# Source text
Since these proteins co-precipitated in an MMC-dependent manner, we next wanted to determine whether MSH2 and MLH1 interact with FANCD2-S or FANCD2-L. Endogenous FANCD2 was immunoprecipitated from whole-cell extracts of human cell lines deficient in several different FA core complex proteins or stably expressing wild-type FANCD2 or the ubiquitylation-resistant form of FANCD2 (K561R). Immunoblotting revealed that MSH2 co-precipitates with FANCD2 only in cells expressing wild-type FANCD2 and not in cells deficient in any core complex protein or in cells expressing only FANCD2-K561R (Fig. 2A). Immunoblotting was used to confirm that each cell line used failed to express detectable levels of the respective FA protein (data not shown; 28). These data demonstrate that MSH2 interacts with FANCD2-L, as FANCD2 cannot be ubiquitylated when any member of the core complex is missing or when cells express the FANCD2-K561R mutant protein.

Figure 2.

Figure 2.

Characterization of the FANCD2–MSH2 and FANCD2–MLH1 interactions. (A) Endogenous FANCD2 was immunoprecipitated from whole-cell extracts of human cell lines deficient in FA core complex proteins or stably expressing wild-type FANCD2 or FANCD-K561R after an 18 h treatment with 50 nm MMC. MSH2 co-precipitates with FANCD2-L only. (B) Endogenous FANCD2 was immunoprecipitated from whole-cell extracts of cell lines deficient in ATR, ATM and BRCA1 after an 18 h treatment with 50 nm MMC. ATR is required for the interaction of FANCD2 and MSH2, but not ATM or BRCA1. (C) Endogenous FANCD2 was immunoprecipitated from extracts of MSH2-deficient and corrected cells that are untreated or treated with MMC for 24 h. MLH1 does not co-precipitate with FANCD2 in MSH2-deficient cells. (D) Endogenous FANCD2 was immunoprecipitated from MLH1-deficient cell extracts that are untreated or treated with MMC for 24 h. MSH2 co-precipitates with FANCD2 to a greater extent in MLH1-corrected cells, indicating that MLH1 enhances the interaction between FANCD2 and MSH2.

# Data under study
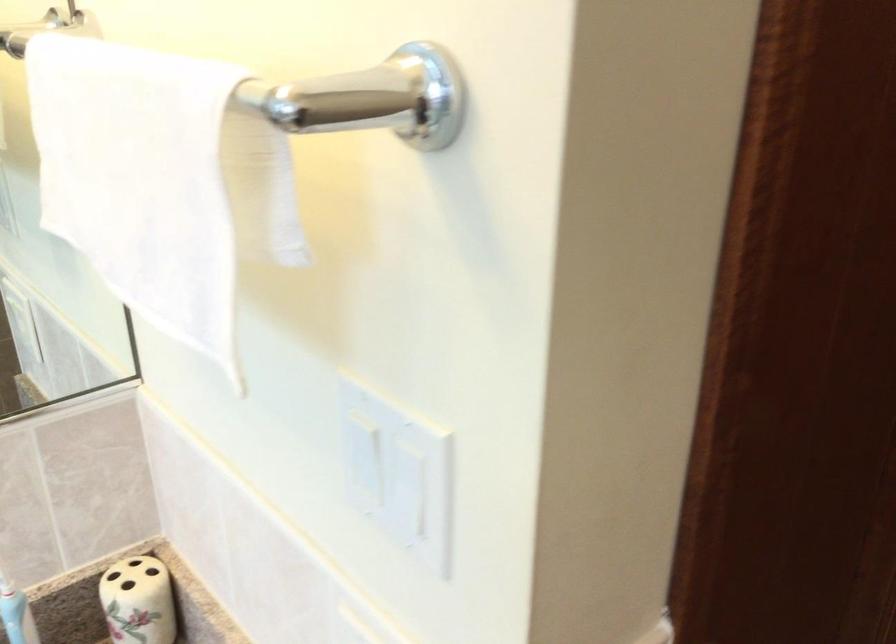
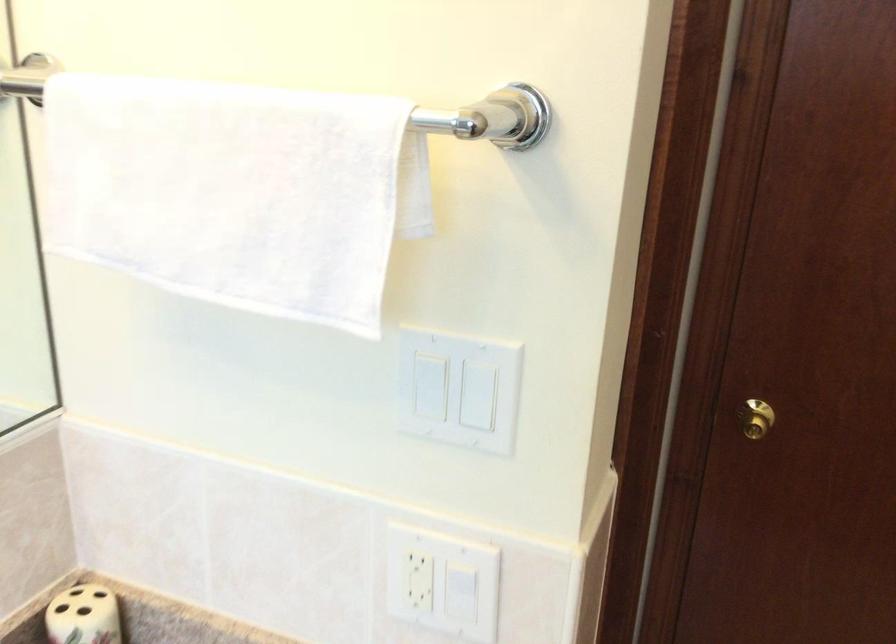
The point at [426,482] is marked in the first image. Where is the corresponding point in the second image?

(483, 395)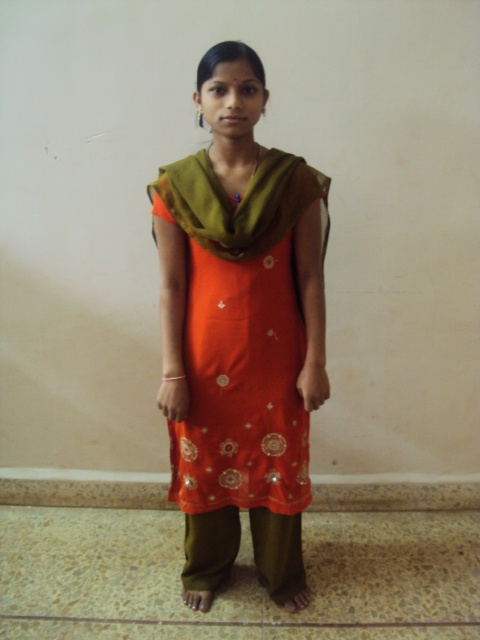
Can you confirm if orange satin kurta at center is positioned below green sheer scarf at upper center?

Yes.

Based on the photo, can you confirm if orange satin kurta at center is positioned to the left of green sheer scarf at upper center?

Correct, you'll find orange satin kurta at center to the left of green sheer scarf at upper center.

Between point (228, 509) and point (206, 192), which one is positioned behind?

The point (228, 509) is behind.

Locate an element on the screen. This screenshot has width=480, height=640. orange satin kurta at center is located at coordinates (240, 333).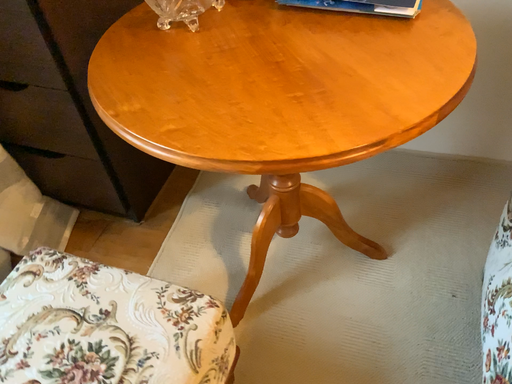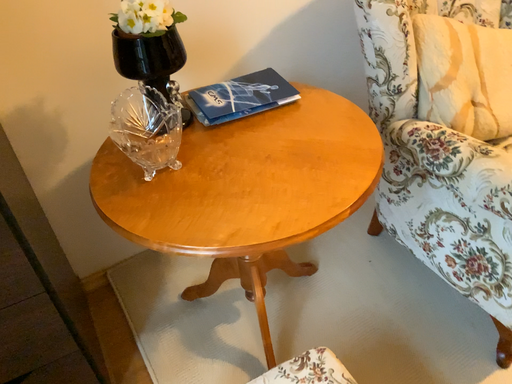
Question: Which way did the camera rotate in the video?

Choices:
 (A) rotated upward
 (B) rotated downward

Answer: (A)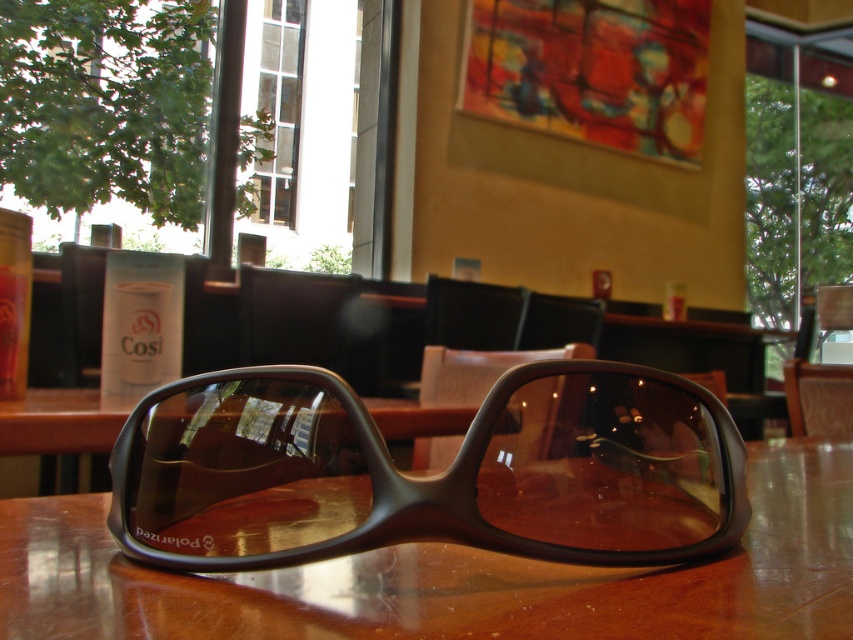
You are a customer sitting at the brown polished wood table at center in the cafe. You want to pick up the matte black sunglasses at center. Can you reach them without moving your chair?

The matte black sunglasses at center is above the brown polished wood table at center, so you can easily reach them without needing to move your chair.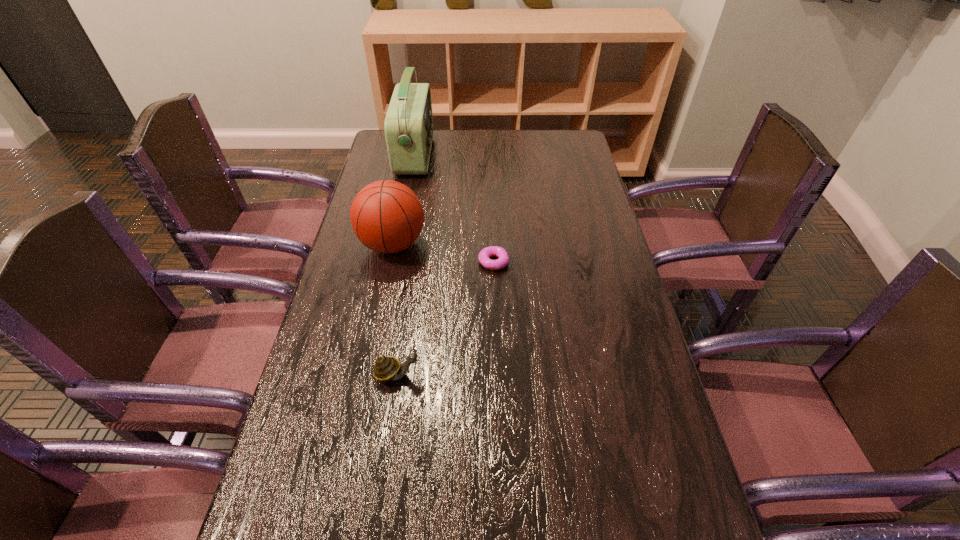
The width and height of the screenshot is (960, 540). Find the location of `the tallest object`. the tallest object is located at coordinates (408, 126).

At what (x,y) coordinates should I click in order to perform the action: click on the farthest object. Please return your answer as a coordinate pair (x, y). The width and height of the screenshot is (960, 540). Looking at the image, I should click on (408, 126).

This screenshot has height=540, width=960. What are the coordinates of `basketball` in the screenshot? It's located at (386, 216).

Identify the location of snail. The image size is (960, 540). (x=386, y=368).

You are a GUI agent. You are given a task and a screenshot of the screen. Output one action in this format:
    pyautogui.click(x=<x>, y=<y>)
    Task: Click on the nearest object
    
    Given the screenshot: What is the action you would take?
    pyautogui.click(x=386, y=368)

This screenshot has height=540, width=960. I want to click on doughnut, so click(503, 258).

Where is `the shortest object`? the shortest object is located at coordinates 503,258.

You are a GUI agent. You are given a task and a screenshot of the screen. Output one action in this format:
    pyautogui.click(x=<x>, y=<y>)
    Task: Click on the blank area located on the front panel of the tallest object
    The image size is (960, 540).
    Given the screenshot: What is the action you would take?
    pyautogui.click(x=531, y=156)

Find the location of a particular element. Image resolution: width=960 pixels, height=540 pixels. vacant region located on the back of the second tallest object is located at coordinates [x=401, y=202].

In order to click on blank space located on the face of the snail in this screenshot , I will do `click(576, 374)`.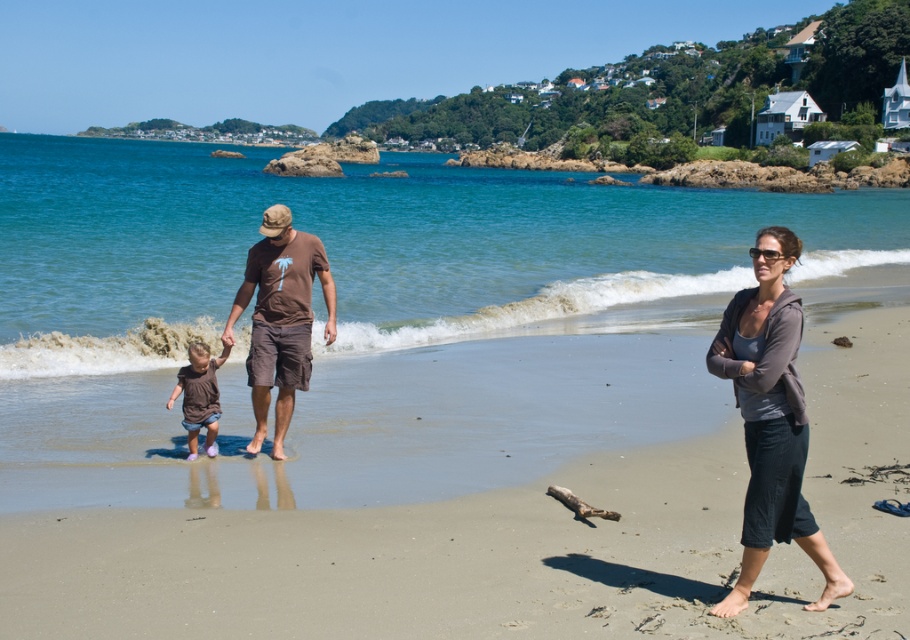
Question: Is smooth sand at center bigger than gray fleece jacket at right?

Choices:
 (A) no
 (B) yes

Answer: (B)

Question: Which point is closer to the camera taking this photo?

# Problem
Write the next paragraph of the passage on how FANCD2 interacts with MSH2 and MLH1, continuing on from the end of its Figure 2 caption.

# Solved problem
Since MSH2 has been shown to be involved in early signaling events following the recognition of a lesion, such as recruitment of ATR and ATRIP and activation of Chk1 (19), we next sought to determine whether the interaction between FANCD2 and MSH2 required other DNA repair proteins involved in both early and late signaling events during ICL repair. Immunoprecipitation of endogenous FANCD2 from extracts of human cell lines deficient in ATM, ATR, BRCA1 and their wild-type counterparts revealed that MSH2 co-precipitates with FANCD2 in ATM- and BRCA1-deficient cell lines (Fig. 2B). However, MSH2 did not co-precipitate with FANCD2 in ATR-deficient cells, indicating that ATR is required for this interaction. Immunoblotting was again used to confirm the identity of each cell line by measuring the expression level of the respective protein (data not shown). The interaction between FANCD2 and MSH2 was also intact in MSH3-, ERCC1- and XPF-deficient Chinese hamster cell lines (Ananth et al., data not shown), further emphasizing the importance of ATR in the binding of these proteins.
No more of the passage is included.